Department of Pharmacological and Biomolecular Sciences, Milan University, 20133 Milan, Italy.
Department of Neuroscience, Istituto di Ricerche Farmacologiche Mario Negri-IRCCS, 20156 Milan, Italy.
Cells. 2020 Sep 28;9(10):2190. doi: 10.3390/cells9102190.

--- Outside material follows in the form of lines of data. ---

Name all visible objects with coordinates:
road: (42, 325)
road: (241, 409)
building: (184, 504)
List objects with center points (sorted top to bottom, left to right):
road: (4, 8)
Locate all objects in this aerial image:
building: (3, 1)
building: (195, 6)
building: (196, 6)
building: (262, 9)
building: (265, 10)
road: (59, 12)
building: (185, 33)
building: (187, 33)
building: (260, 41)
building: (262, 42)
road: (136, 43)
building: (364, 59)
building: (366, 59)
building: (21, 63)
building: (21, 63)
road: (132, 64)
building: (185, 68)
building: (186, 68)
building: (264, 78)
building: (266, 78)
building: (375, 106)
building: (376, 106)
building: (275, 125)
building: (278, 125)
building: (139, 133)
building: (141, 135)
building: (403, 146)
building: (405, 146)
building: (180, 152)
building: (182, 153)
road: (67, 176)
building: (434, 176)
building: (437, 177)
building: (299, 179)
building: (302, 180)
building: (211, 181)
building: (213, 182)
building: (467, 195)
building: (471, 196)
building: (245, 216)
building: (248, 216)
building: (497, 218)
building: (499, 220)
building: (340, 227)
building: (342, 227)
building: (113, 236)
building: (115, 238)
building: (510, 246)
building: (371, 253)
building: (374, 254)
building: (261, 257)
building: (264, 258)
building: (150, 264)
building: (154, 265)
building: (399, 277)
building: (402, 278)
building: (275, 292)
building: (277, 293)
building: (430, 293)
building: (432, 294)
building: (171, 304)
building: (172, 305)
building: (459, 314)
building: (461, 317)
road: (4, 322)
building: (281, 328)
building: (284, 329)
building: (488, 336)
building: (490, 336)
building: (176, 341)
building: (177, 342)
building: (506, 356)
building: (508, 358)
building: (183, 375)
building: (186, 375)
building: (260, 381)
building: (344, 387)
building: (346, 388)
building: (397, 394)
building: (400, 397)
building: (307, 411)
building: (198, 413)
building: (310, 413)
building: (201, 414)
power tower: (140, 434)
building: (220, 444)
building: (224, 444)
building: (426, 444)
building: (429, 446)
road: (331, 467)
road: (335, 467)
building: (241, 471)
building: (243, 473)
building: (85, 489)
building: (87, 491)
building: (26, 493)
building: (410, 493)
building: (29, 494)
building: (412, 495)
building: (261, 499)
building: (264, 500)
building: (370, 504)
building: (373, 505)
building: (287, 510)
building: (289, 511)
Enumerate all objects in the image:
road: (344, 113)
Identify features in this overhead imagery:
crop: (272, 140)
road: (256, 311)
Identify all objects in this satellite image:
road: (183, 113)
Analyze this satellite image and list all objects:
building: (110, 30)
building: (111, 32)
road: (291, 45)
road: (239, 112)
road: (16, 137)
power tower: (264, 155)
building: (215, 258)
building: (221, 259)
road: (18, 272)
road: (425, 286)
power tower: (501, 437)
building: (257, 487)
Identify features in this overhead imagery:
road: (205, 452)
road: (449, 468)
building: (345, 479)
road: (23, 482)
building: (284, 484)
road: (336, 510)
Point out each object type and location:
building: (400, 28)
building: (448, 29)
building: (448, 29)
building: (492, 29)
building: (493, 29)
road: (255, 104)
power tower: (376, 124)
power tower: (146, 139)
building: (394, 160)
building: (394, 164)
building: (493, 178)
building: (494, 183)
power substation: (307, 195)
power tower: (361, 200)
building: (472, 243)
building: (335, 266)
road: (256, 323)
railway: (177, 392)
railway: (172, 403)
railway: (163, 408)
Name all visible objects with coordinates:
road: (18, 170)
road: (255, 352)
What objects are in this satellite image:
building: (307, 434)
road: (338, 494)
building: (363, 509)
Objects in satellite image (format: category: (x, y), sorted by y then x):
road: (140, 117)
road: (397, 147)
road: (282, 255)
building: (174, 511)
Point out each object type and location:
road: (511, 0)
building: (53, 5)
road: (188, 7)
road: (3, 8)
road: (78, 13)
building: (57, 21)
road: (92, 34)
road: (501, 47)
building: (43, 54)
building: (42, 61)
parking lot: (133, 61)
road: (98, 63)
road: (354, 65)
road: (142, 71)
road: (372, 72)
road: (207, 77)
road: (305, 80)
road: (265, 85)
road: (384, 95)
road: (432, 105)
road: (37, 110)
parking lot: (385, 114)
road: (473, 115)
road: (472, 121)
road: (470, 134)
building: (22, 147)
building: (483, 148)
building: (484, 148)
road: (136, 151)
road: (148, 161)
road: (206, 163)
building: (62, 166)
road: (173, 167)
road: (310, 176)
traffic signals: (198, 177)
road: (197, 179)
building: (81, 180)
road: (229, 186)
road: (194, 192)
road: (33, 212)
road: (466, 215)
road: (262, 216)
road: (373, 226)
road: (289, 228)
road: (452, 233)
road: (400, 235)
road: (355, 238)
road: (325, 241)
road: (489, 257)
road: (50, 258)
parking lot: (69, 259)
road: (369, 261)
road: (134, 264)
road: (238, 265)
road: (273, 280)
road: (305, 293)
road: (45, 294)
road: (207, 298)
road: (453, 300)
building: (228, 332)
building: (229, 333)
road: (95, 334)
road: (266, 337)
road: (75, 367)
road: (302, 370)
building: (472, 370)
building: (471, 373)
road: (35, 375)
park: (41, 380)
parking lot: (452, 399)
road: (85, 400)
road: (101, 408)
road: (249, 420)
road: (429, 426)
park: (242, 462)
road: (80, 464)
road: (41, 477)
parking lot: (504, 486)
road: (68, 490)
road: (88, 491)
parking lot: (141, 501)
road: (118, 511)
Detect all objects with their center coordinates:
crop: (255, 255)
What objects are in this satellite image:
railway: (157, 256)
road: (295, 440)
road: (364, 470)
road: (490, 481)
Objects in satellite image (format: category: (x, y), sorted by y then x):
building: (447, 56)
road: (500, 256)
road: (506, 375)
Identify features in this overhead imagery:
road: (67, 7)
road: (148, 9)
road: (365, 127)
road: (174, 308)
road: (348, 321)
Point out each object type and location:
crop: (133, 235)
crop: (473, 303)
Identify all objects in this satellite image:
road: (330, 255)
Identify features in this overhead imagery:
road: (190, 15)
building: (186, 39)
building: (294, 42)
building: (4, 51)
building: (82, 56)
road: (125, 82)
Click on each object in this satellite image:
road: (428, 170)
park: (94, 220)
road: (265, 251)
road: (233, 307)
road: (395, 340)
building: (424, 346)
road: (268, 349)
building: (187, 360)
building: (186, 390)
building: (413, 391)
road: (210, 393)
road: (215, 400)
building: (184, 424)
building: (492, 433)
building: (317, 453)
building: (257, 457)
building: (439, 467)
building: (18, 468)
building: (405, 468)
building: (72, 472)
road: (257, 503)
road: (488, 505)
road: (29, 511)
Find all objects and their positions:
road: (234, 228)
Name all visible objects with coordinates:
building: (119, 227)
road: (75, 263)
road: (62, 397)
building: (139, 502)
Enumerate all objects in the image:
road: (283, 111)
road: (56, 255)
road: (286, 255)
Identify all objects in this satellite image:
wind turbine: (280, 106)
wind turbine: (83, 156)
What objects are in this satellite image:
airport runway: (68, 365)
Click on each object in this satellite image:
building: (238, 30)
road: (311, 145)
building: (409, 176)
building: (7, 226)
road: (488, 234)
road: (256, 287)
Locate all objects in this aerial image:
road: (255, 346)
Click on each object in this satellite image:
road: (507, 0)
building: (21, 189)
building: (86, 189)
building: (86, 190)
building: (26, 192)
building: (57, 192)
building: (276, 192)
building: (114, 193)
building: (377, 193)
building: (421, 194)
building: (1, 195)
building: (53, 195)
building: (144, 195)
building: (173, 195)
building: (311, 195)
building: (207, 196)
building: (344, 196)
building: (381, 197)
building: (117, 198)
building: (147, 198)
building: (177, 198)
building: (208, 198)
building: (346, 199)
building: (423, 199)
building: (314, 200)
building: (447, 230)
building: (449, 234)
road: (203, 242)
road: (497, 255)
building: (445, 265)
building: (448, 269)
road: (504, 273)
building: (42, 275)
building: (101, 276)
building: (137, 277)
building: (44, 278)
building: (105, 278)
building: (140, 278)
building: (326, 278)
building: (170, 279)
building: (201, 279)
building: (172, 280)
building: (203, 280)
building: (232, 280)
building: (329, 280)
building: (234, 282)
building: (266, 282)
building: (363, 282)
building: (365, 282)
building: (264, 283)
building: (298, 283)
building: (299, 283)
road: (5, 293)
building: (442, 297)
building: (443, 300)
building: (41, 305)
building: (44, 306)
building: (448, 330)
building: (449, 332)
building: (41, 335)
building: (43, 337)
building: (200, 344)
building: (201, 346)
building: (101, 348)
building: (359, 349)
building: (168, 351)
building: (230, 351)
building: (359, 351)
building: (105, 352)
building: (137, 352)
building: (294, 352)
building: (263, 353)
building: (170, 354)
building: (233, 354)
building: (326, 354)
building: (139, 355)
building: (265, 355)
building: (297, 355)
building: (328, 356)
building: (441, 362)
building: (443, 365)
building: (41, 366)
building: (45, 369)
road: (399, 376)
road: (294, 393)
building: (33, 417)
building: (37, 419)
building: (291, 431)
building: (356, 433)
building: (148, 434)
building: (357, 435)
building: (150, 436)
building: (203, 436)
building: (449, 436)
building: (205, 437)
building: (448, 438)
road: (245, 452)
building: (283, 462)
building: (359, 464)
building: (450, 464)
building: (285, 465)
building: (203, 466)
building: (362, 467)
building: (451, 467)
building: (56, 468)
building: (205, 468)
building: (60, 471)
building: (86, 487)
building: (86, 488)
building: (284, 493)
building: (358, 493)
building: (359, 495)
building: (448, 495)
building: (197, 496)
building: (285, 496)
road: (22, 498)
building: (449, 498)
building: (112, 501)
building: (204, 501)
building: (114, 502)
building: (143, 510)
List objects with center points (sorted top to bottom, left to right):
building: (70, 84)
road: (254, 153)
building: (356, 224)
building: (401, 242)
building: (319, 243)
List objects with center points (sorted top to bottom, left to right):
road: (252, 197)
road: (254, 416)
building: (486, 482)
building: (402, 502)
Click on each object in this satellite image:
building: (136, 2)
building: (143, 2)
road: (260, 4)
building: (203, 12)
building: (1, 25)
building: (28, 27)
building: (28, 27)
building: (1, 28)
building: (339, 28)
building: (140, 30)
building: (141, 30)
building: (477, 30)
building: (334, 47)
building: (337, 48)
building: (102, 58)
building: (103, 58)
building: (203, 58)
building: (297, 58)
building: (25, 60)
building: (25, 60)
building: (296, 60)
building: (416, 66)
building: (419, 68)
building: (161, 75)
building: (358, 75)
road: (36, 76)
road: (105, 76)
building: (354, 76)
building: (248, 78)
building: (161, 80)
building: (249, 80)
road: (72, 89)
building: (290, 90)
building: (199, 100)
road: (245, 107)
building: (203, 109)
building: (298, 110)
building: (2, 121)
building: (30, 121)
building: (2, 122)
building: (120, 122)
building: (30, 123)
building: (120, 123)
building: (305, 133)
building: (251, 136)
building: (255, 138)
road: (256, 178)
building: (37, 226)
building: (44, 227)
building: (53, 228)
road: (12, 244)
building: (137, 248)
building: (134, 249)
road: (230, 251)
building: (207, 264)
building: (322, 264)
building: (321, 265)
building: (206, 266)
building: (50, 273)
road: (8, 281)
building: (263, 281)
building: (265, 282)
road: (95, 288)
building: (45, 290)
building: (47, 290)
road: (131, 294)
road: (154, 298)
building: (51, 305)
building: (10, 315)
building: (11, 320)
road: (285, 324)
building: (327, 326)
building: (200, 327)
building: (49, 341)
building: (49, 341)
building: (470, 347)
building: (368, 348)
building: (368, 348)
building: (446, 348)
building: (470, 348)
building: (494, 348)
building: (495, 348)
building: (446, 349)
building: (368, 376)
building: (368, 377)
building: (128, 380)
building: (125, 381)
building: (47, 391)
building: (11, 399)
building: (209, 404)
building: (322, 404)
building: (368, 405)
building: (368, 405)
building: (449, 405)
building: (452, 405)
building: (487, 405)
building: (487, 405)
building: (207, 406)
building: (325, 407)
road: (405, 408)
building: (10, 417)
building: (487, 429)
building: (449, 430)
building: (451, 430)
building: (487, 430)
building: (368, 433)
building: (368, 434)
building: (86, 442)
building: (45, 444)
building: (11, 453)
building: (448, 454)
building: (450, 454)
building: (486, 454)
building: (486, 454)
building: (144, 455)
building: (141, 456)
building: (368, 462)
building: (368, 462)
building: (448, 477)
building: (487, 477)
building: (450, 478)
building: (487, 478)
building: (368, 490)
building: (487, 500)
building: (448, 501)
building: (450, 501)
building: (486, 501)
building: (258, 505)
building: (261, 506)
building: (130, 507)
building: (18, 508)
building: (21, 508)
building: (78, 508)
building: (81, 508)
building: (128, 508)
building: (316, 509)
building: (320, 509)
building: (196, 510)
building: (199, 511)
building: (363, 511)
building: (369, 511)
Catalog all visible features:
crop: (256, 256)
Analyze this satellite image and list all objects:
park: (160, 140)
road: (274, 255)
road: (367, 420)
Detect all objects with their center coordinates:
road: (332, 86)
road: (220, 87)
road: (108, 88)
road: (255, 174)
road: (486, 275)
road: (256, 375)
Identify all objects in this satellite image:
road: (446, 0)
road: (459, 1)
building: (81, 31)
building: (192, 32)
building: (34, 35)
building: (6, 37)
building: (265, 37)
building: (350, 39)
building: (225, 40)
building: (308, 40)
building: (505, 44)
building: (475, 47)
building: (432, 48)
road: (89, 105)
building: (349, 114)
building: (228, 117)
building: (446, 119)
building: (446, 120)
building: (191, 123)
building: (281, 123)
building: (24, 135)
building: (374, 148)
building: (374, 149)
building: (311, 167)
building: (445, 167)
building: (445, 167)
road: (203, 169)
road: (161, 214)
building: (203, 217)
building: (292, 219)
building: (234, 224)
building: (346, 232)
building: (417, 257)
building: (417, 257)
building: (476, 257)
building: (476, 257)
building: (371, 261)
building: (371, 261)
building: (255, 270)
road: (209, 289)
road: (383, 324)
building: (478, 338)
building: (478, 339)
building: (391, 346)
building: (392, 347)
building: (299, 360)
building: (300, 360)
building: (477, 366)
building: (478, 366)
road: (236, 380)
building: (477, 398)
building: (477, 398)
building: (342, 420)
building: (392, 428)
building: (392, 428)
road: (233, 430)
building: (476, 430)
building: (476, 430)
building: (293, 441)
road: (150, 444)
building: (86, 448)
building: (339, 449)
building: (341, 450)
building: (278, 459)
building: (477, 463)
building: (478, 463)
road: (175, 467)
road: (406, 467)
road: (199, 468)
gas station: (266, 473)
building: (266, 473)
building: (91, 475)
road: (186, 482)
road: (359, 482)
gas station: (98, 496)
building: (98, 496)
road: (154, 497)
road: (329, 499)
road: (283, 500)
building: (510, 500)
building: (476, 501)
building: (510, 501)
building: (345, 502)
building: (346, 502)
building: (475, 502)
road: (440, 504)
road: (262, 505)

The c-Jun -terminal kinase 3 (JNK3) is the JNK isoform mainly expressed in the brain. It is the most responsive to many stress stimuli in the central nervous system from ischemia to Aβ oligomers toxicity. JNK3 activity is spatial and temporal organized by its scaffold protein, in particular JIP-1 and β-arrestin-2, which play a crucial role in regulating different cellular functions in different cellular districts. Extensive evidence has highlighted the possibility of exploiting these adaptors to interfere with JNK3 signaling in order to block its action. JNK plays a key role in the first neurodegenerative event, the perturbation of physiological synapse structure and function, known as synaptic dysfunction. Importantly, this is a common mechanism in many different brain pathologies. Synaptic dysfunction and spine loss have been reported to be pharmacologically reversible, opening new therapeutic directions in brain diseases. Being JNK3-detectable at the peripheral level, it could be used as a disease biomarker with the ultimate aim of allowing an early diagnosis of neurodegenerative and neurodevelopment diseases in a still prodromal phase.
c-Jun 氨基末端激酶 3(JNK3)是主要在脑中表达的 JNK 同工型。它对中枢神经系统中的许多应激刺激(从缺血到 Aβ 寡聚物毒性)最为敏感。JNK3 活性通过其支架蛋白(特别是 JIP-1 和β-arrestin-2)进行时空组织,在不同的细胞区室中调节不同的细胞功能方面发挥着关键作用。大量证据强调了利用这些衔接蛋白来干扰 JNK3 信号以阻断其作用的可能性。JNK 在第一个神经退行性事件中发挥关键作用,即生理突触结构和功能的破坏,称为突触功能障碍。重要的是,这是许多不同脑病理学的共同机制。已经报道突触功能障碍和棘突丢失具有药理学可逆性,为脑部疾病开辟了新的治疗方向。由于 JNK3 可在外周水平检测到,因此它可用作疾病生物标志物,最终目的是允许在神经退行性和神经发育疾病的仍处于前驱期进行早期诊断。